WORK TO COMPLETE: Starting at the first line, copy the data below through to the end, exactly.

SUPPLIED RECORDS:
------------------------------------------------------------

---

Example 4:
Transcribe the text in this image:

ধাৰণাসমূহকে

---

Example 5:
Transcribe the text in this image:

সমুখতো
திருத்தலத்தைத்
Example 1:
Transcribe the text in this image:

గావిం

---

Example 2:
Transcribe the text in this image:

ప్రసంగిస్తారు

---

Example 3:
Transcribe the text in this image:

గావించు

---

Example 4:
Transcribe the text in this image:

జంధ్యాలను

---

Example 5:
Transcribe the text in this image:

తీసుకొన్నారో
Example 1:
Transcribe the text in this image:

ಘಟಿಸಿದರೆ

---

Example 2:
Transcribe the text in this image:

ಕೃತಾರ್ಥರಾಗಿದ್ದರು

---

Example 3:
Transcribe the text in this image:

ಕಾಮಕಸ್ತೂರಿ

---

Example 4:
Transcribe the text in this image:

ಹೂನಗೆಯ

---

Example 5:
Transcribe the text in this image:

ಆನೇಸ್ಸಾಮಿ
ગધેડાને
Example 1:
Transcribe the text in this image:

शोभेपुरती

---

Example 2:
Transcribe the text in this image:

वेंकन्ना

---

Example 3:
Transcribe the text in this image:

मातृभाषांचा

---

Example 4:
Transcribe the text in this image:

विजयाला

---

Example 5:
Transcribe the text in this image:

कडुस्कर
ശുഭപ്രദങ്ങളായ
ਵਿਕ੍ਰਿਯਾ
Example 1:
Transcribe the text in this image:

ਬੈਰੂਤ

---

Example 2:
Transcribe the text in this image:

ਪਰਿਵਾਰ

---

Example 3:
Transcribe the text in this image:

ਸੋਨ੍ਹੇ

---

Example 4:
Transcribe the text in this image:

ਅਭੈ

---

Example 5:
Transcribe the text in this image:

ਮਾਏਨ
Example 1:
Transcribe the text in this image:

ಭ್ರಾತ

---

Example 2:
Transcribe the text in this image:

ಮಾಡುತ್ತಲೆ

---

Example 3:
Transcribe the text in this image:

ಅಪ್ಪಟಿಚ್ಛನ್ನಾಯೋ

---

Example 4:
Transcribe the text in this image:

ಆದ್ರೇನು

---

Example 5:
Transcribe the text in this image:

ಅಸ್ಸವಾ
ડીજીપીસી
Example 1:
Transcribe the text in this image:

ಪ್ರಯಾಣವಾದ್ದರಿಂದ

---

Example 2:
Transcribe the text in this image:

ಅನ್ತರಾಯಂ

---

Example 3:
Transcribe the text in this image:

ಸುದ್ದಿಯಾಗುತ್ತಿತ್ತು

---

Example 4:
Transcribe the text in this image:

------------------------------------------------------------

WRITTEN REPLY:
---

Example 4:
Transcribe the text in this image:

ধাৰণাসমূহকে

---

Example 5:
Transcribe the text in this image:

সমুখতো
திருத்தலத்தைத்
Example 1:
Transcribe the text in this image:

గావిం

---

Example 2:
Transcribe the text in this image:

ప్రసంగిస్తారు

---

Example 3:
Transcribe the text in this image:

గావించు

---

Example 4:
Transcribe the text in this image:

జంధ్యాలను

---

Example 5:
Transcribe the text in this image:

తీసుకొన్నారో
Example 1:
Transcribe the text in this image:

ಘಟಿಸಿದರೆ

---

Example 2:
Transcribe the text in this image:

ಕೃತಾರ್ಥರಾಗಿದ್ದರು

---

Example 3:
Transcribe the text in this image:

ಕಾಮಕಸ್ತೂರಿ

---

Example 4:
Transcribe the text in this image:

ಹೂನಗೆಯ

---

Example 5:
Transcribe the text in this image:

ಆನೇಸ್ಸಾಮಿ
ગધેડાને
Example 1:
Transcribe the text in this image:

शोभेपुरती

---

Example 2:
Transcribe the text in this image:

वेंकन्ना

---

Example 3:
Transcribe the text in this image:

मातृभाषांचा

---

Example 4:
Transcribe the text in this image:

विजयाला

---

Example 5:
Transcribe the text in this image:

कडुस्कर
ശുഭപ്രദങ്ങളായ
ਵਿਕ੍ਰਿਯਾ
Example 1:
Transcribe the text in this image:

ਬੈਰੂਤ

---

Example 2:
Transcribe the text in this image:

ਪਰਿਵਾਰ

---

Example 3:
Transcribe the text in this image:

ਸੋਨ੍ਹੇ

---

Example 4:
Transcribe the text in this image:

ਅਭੈ

---

Example 5:
Transcribe the text in this image:

ਮਾਏਨ
Example 1:
Transcribe the text in this image:

ಭ್ರಾತ

---

Example 2:
Transcribe the text in this image:

ಮಾಡುತ್ತಲೆ

---

Example 3:
Transcribe the text in this image:

ಅಪ್ಪಟಿಚ್ಛನ್ನಾಯೋ

---

Example 4:
Transcribe the text in this image:

ಆದ್ರೇನು

---

Example 5:
Transcribe the text in this image:

ಅಸ್ಸವಾ
ડીજીપીસી
Example 1:
Transcribe the text in this image:

ಪ್ರಯಾಣವಾದ್ದರಿಂದ

---

Example 2:
Transcribe the text in this image:

ಅನ್ತರಾಯಂ

---

Example 3:
Transcribe the text in this image:

ಸುದ್ದಿಯಾಗುತ್ತಿತ್ತು

---

Example 4:
Transcribe the text in this image:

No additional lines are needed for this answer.